The Court accepted that a publication by a union made for the purpose of “fair representation” (including for the purpose of locating witnesses for a pending arbitration) might attract qualified privilege, but held that the union went too far in the circumstances “having regard for the manner of communication, the wording of the communications, their timing and to whom they were given.” In particular, the Court held that the union could not satisfy the “reciprocity of interests” element of the qualified privilege defence because it published the grievance on the open internet. It explained:

The trial judge did address the question of publishing in relation to the internet (at para. 78), but he dismissed this aspect of the complaint by finding in effect that the use of the internet is a fact of life. As Brown on Defamation states “[t]he use of an internet website for the circulation of information to the union membership may be appropriate and privileged but only if reasonable steps are taken to restrict access to the website by the public generally or to those not interested in the information” (at 13.6(3)(d)(ii)(C), vol. 4). The internet is not a tool that can be used to expand qualified privilege so as to justify the broad publication of a defamatory statement, but rather it exacerbates the libel. In this case, it is common ground that the Union’s website was open to the public on the internet, without any access code protections or other privacy protections. Anyone with internet access could gain access to it. It is irrelevant, in my view, that Dr. Rubin did not present any evidence to the Court to prove that anyone did in fact search the internet to find the communication.

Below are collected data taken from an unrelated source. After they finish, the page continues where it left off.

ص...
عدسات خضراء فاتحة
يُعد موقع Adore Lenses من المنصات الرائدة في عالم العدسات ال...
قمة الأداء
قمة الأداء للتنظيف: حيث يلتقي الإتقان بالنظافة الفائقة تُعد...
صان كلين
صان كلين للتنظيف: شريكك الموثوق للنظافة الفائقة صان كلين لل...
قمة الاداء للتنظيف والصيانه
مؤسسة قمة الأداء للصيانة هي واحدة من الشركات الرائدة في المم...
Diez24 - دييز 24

Also notably, the Court awarded $100,000 in general damages, which the court characterized as just shy of an amount that might be awarded for “extreme and egregious conduct.” It declined to award aggravated or punitive damages.

Rubin v Ross, 2013 SKCA 21 (CanLII).

Court orders theraputic records to be returned to their maker despite privacy claim

On March 8th the Ontario Superior Court of Justice ordered the return of therapeutic records allegedly obtained through fraudulent means despite an argument that such return would cause harm to the individuals to whom the records related.

The records were created by a psychotherapist and hypnotist alleged to have held himself out as a medical doctor. He took notes of sessions with a number of complainants that the police seized but that were no longer needed for investigation or for trial. The Crown asked the Court to hold the return of the records based on section 37 of the Canada Evidence Act because returning the records would, “encroach upon a specific public interest and privacy concern of the alleged victims of this fraudulent conduct.”

The Court dismissed the Crown’s application, questioning whether a privilege or privacy claim could apply to information known by the accused and records created by the accused. It said:

In my view, s. 37 of the Evidence Act does not apply to the facts of this case. The seized notes and records belong to the respondent and should be returned to him. I agree with Mr. Chambers’ submission that s. 37 is intended to apply where an accused seeks disclosure of of records or information generated by the state and its agents or through the interaction between complainants and third parties, which have never been in the accused possession.

R v Kent, [2013] O.J. No. 1037 (SCJ) (QL).